An Analysis of Model Robustness across Concurrent Distribution Shifts
Myeongho Jeon, Suhwan Choi, Hyoje Lee, Teresa Yeo
TL;DR
The work addresses robustness under complex, concurrent distribution shifts (ConDS) by introducing an attribute-driven evaluation framework that combines multiple UniDS types (SC, LDD, UDS) across multi-attribute datasets. It conducts an extensive study of 26 algorithms over 168 source–target pairs drawn from synthetic and real-world datasets, revealing that ConDS typically worsen performance relative to UniDS, yet improvements on one DS often generalize to others. A key finding is that heuristic data augmentations and pretraining consistently bolster robustness, while large foundation models in zero-shot settings are highly sensitive to prompts and underperform on real-world DSs. The framework and results offer a practical path toward more reliable deployment, with implications for designing robust systems under realistic, multi-faceted distribution shifts.
Abstract
Machine learning models, meticulously optimized for source data, often fail to predict target data when faced with distribution shifts (DSs). Previous benchmarking studies, though extensive, have mainly focused on simple DSs. Recognizing that DSs often occur in more complex forms in real-world scenarios, we broadened our study to include multiple concurrent shifts, such as unseen domain shifts combined with spurious correlations.
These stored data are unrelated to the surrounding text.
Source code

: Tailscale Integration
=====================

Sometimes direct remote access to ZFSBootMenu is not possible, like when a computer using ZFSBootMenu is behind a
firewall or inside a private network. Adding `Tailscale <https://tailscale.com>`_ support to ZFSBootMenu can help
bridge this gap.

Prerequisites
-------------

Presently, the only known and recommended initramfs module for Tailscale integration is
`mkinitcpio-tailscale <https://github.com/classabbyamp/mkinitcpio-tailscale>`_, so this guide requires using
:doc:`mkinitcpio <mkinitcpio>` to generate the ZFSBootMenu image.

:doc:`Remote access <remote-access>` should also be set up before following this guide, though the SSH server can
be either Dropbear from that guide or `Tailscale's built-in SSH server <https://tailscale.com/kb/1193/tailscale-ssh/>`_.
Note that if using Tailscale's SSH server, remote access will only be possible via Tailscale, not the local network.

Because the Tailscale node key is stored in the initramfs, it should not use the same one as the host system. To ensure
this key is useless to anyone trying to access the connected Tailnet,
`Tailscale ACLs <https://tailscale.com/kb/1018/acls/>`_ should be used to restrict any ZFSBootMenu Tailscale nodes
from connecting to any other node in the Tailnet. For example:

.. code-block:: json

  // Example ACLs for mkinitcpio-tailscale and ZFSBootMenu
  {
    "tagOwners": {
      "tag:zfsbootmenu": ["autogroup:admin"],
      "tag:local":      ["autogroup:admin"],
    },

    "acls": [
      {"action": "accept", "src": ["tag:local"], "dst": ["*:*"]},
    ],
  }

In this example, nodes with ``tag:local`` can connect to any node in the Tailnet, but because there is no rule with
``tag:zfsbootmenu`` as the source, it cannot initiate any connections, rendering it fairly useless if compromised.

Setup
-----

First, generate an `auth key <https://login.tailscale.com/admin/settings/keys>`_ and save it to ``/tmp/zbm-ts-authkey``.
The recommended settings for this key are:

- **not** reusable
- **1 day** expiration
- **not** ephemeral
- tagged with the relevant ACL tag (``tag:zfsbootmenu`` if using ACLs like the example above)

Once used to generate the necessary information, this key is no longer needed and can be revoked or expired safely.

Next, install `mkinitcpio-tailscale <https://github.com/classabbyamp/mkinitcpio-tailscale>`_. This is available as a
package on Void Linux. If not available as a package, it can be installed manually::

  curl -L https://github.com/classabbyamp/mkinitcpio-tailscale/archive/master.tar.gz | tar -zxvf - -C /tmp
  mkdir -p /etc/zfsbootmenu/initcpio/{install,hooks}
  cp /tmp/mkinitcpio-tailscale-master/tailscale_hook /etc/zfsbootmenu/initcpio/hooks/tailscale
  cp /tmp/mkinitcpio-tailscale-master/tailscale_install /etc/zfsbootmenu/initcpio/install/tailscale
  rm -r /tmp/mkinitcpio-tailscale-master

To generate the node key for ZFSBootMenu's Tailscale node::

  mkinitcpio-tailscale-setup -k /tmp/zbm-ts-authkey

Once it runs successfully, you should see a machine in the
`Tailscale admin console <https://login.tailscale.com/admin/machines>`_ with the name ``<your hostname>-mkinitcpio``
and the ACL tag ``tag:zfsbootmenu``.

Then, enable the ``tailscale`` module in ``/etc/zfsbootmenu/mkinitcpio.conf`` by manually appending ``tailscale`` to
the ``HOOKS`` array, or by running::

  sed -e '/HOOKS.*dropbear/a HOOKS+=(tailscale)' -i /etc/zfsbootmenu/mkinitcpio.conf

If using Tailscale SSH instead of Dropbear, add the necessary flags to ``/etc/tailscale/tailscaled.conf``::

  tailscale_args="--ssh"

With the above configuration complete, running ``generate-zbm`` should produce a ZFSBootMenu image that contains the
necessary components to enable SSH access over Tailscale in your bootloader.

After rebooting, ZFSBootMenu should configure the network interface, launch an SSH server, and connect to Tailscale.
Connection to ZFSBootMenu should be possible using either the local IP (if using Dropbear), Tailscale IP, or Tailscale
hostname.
We evaluated 26 algorithms that range from simple heuristic augmentations to zero-shot inference using foundation models, across 168 source-target pairs from eight datasets. Our analysis of over 100K models reveals that (i) concurrent DSs typically worsen performance compared to a single shift, with certain exceptions, (ii) if a model improves generalization for one distribution shift, it tends to be effective for others, and (iii) heuristic data augmentations achieve the best overall performance on both synthetic and real-world datasets.